Saved entries
==*==
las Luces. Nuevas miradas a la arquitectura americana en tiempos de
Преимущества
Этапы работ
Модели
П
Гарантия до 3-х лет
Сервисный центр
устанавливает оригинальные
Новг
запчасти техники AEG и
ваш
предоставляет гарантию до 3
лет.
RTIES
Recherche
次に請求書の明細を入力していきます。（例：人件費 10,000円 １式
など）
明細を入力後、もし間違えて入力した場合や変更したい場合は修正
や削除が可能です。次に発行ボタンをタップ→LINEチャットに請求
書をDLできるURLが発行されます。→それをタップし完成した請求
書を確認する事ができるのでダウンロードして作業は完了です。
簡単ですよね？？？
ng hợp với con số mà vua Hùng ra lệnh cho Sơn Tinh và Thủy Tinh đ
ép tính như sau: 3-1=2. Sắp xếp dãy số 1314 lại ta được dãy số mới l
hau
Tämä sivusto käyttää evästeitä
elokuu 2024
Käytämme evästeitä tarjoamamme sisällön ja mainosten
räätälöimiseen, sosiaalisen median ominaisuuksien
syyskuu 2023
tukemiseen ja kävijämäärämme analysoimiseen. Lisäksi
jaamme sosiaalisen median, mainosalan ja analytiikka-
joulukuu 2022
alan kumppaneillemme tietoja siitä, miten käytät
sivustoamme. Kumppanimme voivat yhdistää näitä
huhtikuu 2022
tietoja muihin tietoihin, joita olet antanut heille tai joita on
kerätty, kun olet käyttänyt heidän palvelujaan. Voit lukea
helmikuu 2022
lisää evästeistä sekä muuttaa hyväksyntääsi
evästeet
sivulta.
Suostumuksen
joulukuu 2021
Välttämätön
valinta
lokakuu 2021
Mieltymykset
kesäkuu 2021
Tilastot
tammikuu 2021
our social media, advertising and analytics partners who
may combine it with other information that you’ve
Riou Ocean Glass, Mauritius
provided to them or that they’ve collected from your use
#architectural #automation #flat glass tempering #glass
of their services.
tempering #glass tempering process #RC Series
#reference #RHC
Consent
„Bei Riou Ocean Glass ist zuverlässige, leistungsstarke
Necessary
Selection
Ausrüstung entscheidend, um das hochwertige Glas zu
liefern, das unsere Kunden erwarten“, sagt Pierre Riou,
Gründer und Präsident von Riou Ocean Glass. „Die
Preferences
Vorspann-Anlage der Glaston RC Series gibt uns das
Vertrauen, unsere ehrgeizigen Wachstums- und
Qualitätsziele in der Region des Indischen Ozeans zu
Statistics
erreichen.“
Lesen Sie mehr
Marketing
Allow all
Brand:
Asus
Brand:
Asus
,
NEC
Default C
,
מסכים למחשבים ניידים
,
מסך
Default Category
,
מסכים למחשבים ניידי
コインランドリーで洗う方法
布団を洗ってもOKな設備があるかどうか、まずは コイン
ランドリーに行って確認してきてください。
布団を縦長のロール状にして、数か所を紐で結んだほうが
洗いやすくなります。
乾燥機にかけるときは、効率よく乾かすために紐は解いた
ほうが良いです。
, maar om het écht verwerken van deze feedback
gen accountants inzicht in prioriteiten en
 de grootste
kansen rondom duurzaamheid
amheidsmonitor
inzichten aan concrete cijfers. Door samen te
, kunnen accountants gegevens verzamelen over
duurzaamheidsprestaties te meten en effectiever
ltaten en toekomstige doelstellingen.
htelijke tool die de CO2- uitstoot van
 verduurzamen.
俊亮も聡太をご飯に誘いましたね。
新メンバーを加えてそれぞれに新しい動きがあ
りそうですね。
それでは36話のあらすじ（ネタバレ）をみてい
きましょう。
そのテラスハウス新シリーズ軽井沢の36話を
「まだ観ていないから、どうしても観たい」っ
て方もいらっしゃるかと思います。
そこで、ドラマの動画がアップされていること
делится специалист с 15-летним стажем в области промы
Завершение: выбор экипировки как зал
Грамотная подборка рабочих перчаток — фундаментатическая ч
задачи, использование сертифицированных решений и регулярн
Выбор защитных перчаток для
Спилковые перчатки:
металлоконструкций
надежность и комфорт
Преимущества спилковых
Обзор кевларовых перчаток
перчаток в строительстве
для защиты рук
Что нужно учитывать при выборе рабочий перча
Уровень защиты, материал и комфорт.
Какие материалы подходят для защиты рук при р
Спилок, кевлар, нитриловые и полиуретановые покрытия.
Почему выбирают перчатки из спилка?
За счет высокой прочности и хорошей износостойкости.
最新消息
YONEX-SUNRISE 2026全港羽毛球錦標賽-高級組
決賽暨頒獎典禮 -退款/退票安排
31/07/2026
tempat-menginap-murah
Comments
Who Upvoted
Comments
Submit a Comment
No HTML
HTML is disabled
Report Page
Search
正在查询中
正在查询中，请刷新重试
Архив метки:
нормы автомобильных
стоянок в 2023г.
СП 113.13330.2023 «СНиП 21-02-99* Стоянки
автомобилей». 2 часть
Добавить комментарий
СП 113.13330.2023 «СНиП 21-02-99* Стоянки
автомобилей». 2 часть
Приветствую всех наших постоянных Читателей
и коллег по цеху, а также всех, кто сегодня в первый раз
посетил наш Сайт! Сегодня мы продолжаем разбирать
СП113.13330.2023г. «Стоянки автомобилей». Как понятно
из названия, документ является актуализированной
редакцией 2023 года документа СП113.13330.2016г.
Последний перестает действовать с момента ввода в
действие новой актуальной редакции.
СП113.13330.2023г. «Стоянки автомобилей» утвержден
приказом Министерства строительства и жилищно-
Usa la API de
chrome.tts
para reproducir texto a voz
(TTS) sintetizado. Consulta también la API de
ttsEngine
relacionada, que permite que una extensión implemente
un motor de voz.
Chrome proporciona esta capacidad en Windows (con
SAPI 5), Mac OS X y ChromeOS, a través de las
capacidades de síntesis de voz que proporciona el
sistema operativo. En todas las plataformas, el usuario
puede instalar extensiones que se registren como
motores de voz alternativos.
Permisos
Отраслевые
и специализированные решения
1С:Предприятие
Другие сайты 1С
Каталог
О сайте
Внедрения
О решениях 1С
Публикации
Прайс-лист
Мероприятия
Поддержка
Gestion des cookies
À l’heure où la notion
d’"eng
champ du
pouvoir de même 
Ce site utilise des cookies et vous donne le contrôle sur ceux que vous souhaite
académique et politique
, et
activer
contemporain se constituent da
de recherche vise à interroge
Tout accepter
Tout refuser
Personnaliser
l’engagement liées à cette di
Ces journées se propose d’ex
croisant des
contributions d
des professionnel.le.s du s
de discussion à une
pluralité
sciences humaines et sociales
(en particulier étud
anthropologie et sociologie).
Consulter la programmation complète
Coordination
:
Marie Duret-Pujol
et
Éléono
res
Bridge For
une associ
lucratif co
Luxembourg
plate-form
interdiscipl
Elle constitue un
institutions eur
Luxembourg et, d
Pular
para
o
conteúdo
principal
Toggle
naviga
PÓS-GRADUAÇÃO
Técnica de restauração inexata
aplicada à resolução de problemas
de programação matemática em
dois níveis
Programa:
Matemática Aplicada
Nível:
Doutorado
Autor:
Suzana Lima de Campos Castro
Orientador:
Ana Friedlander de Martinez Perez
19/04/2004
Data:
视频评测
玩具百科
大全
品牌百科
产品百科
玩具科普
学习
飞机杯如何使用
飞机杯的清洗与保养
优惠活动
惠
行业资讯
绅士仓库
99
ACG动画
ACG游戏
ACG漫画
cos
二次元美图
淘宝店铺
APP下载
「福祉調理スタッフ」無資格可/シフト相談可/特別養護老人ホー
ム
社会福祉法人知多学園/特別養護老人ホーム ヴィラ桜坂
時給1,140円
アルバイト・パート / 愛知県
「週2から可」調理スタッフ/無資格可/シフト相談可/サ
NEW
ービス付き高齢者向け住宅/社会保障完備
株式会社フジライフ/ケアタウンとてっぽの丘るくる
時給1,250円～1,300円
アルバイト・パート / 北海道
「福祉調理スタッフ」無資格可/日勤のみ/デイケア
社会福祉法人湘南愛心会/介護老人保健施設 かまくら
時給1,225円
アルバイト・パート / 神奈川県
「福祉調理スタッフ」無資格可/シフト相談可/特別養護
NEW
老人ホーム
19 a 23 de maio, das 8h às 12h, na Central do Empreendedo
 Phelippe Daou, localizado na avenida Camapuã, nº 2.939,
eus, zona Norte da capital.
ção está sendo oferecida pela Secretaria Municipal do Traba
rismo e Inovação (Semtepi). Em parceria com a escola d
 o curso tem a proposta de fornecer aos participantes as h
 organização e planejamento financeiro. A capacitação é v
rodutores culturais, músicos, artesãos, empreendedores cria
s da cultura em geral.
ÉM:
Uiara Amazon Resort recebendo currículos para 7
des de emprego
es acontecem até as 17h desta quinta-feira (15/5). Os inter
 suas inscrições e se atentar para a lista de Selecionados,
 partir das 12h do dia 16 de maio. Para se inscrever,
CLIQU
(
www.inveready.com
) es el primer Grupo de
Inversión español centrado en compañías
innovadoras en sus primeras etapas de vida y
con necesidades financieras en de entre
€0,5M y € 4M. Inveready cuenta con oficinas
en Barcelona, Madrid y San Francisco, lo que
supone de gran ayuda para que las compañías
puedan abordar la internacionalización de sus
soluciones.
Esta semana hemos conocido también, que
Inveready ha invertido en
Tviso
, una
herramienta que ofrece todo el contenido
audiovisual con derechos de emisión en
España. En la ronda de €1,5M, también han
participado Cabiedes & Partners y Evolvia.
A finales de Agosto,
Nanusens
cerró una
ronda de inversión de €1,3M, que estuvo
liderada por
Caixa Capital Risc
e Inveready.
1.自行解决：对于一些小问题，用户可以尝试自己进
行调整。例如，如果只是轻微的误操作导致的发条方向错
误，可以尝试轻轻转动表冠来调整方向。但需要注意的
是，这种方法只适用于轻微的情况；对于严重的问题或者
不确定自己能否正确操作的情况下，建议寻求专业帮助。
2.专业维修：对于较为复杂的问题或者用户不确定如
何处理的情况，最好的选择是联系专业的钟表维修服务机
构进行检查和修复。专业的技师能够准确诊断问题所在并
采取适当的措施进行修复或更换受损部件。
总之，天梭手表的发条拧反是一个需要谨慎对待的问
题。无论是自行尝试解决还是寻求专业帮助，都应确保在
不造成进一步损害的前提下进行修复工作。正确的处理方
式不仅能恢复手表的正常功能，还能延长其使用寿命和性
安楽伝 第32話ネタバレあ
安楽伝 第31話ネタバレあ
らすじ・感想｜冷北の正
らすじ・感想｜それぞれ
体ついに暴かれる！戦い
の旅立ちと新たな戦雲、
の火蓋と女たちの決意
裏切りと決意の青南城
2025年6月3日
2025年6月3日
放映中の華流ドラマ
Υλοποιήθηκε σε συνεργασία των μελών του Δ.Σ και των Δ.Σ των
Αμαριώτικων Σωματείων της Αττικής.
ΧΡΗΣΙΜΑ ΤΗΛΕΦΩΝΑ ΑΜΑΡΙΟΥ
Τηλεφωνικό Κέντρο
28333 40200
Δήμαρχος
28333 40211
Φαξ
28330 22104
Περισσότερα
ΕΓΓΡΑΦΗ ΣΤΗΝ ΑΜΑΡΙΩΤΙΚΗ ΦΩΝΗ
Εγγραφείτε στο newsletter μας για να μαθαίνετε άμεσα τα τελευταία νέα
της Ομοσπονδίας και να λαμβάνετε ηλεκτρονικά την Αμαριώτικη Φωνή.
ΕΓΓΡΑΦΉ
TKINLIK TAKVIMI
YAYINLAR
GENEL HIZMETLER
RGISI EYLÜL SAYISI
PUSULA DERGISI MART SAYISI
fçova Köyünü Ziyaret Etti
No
==*==
EXERCISE DIRECTIONS
Search the data for the string "maio". List each line that has it.

REPLY
19 a 23 de maio, das 8h às 12h, na Central do Empreendedo
 partir das 12h do dia 16 de maio. Para se inscrever,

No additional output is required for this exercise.